Au cinéma Lady Windermere's fan de Lubitsch.
Le film est muet et il y a quelque chose de réjouissant (comme devant un tour réussi, une prouesse menée à bien) à voir se développer l'intrigue en silence ; qu'il n'y ait pas besoin d'entendre pour comprendre (à peine de lire, de brefs intertitres) et qu'il soit possible de représenter un quiproquo par le seul arrangement de jeux de scène, de mimiques et de regards.
Ainsi dans la séquence du Champ de courses, Lord A prend pour une invite à lui adressée les regards pleins d'amour (maternel) que Mrs E destine à Lady W ; ou Lord D perçoit dans les coups d'oeils impérieux que Lord W jette à Mrs E la confirmation d'une liaison imaginaire (au lieu d'une invitation à déguerpir). Ici les péripéties elles-mêmes sont sans paroles.
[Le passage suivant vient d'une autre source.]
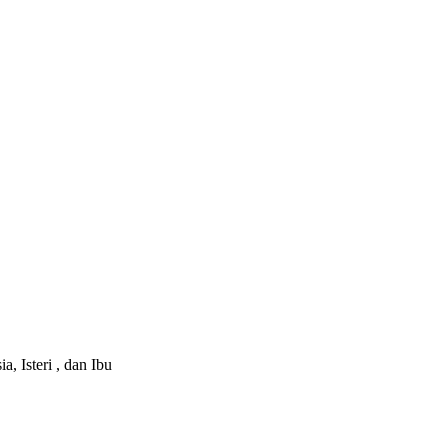
 Isteri , dan Ibu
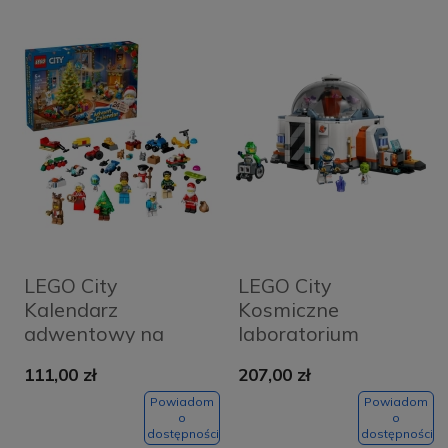
LEGO City
LEGO City
Kalendarz
Kosmiczne
adwentowy na
laboratorium
2025 rok 60475
naukowe 60439
111,00 zł
207,00 zł
Powiadom
Powiadom
o
o
dostępności
dostępności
Le personnage (comme le spectateur) est censé interpréter les figures et les gestes mais, lui, se trompe parfois... et la méprise alors se lit sur son visage...
(Les regards muets et quelquefois sidérés m'ont fait penser à Proust (voir dans Sodome et Gomorrhe la pétrification de Charlus à la vue des fils de Mme de Surgis) ; mais c'est peut-être l'effet des habits noirs et des robes de soirée ou de l'étrange conquête de Lady W par Mrs E.)